Habiendo llegado al tiempo en que

la penumbra ya no me consuela más

y me apocan los presagios pequeños;

habiendo llegado a este tiempo;

y como las heces del café

abren de pronto ahora para mí

sus redondas bocas amargas;

habiendo llegado a este tiempo;

y perdida ya toda esperanza de

algún merecido ascenso, de

ver el manar sereno de la sombra;

y no poseyendo más que este tiempo;

no poseyendo más, en fin,

que mi memoria de las noches y

su vibrante delicadeza enorme;

no poseyendo más

entre cielo y tierra que

mi memoria, que este tiempo;

decido hacer mi testamento.

Es este:

les dejo

el tiempo, todo el tiempo.

Para poner el punto y aparte al sucinto recorrido por la poesía cubana del siglo XX, tras Heberto Padilla y Reinaldo Arenas, no se me ocurre nada mejor que traer un poema de Eliseo Diego.

La poesía de Diego (de su política no hablaré, puesto que él parece que tampoco lo hizo mucho) es un afán por catalogar el mundo, tanto exterior (Voy a nombrar las cosas) como interior (Mi rostro).

En sus versos aparecen con bastante frecuencia referencias al sacrificio siempre salvífico de la escritura (Sobre una minúscula palabra), una característica cuanto menos curiosa en un escritor caribeño, la eternidad y el tiempo (como en Testamento).

De un poeta que vivió de y para la poesía nada mejor que una estrofa en la que aclara su visión poética de la realidad, muy hölderliniana, por cierto:

Un poema no es más

Que una conversación en la penumbra

Del horno viejo, cuando ya

Todos se han ido, y cruje

Afuera el hondo bosque.

Seleccionado y comentado por Nacho Segurado.



‘En tiempos difíciles’, de Heberto Padilla (1932 – 2000)

A aquel hombre le pidieron su tiempo

para que lo juntara al tiempo de la Historia.

* OBJETIVO
Según el fragmento de origen, ¿qué deja la voz del poema en su testamento?

* DATOS DISPONIBLES

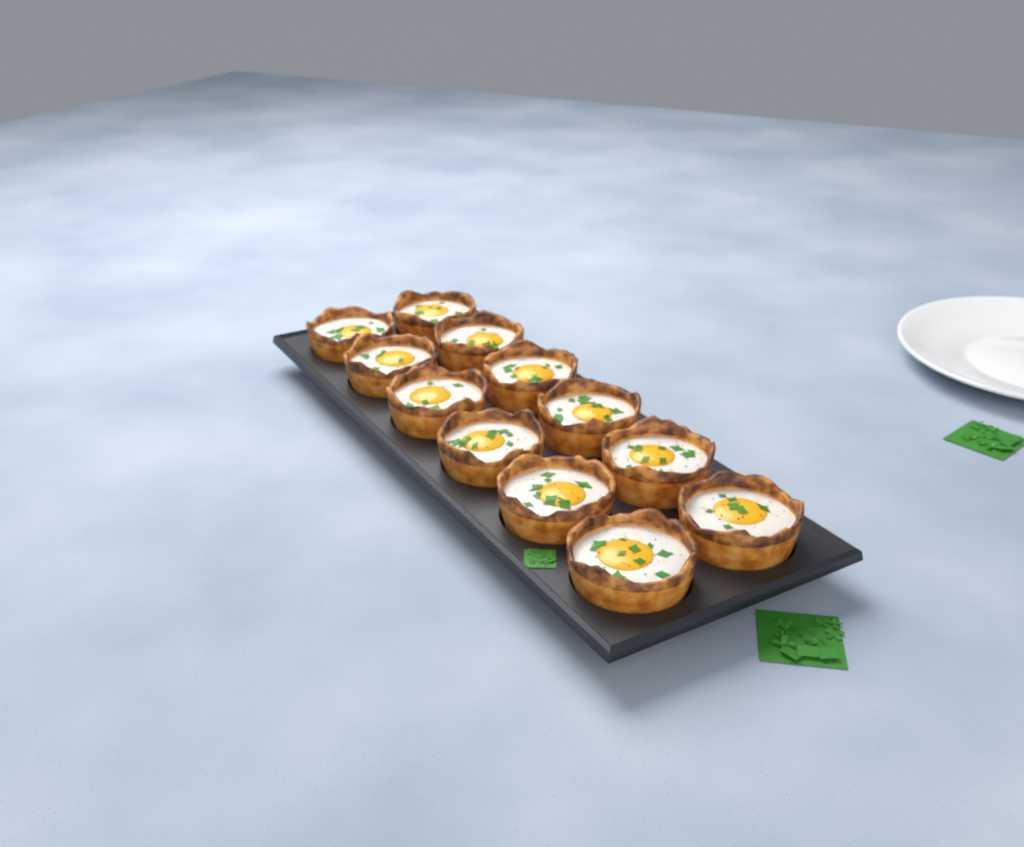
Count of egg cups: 12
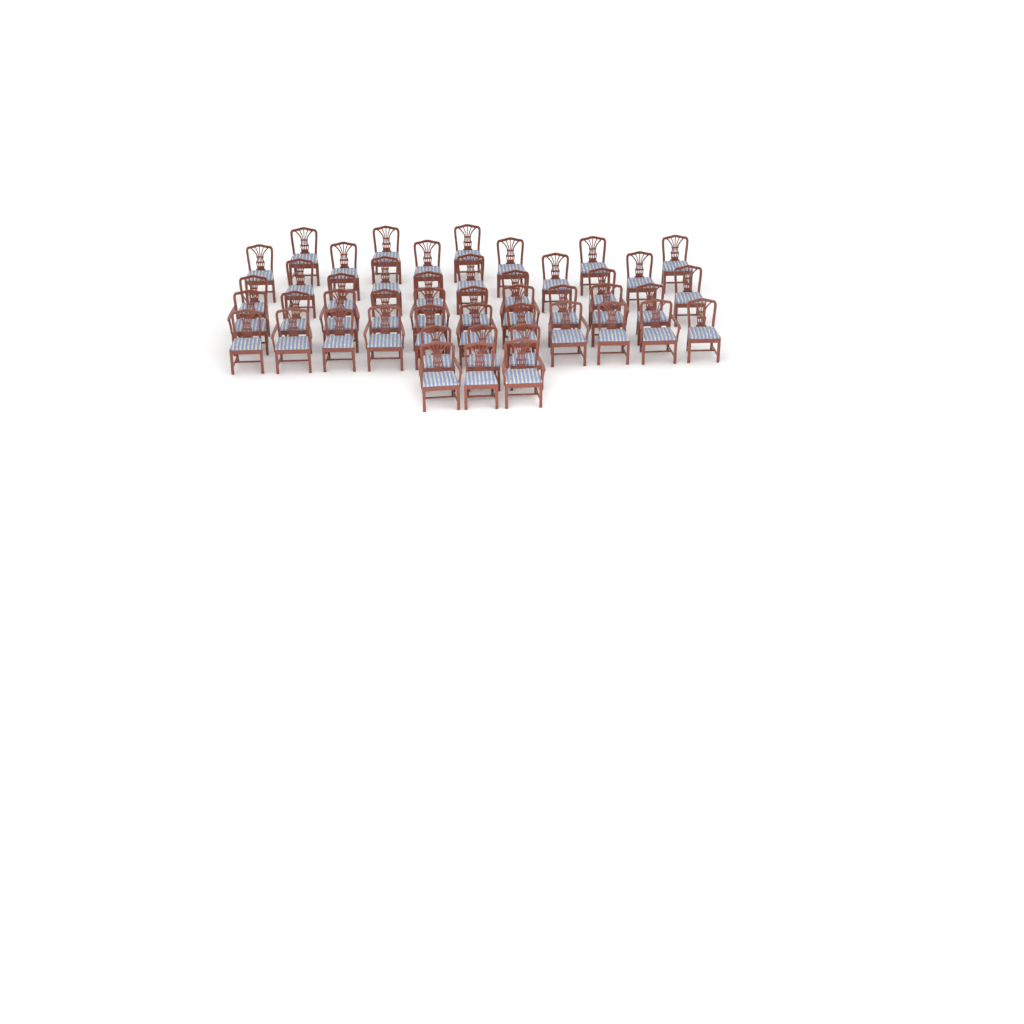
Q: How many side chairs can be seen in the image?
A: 35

* RESPUESTA AL EJERCICIO
Deja el tiempo, todo el tiempo.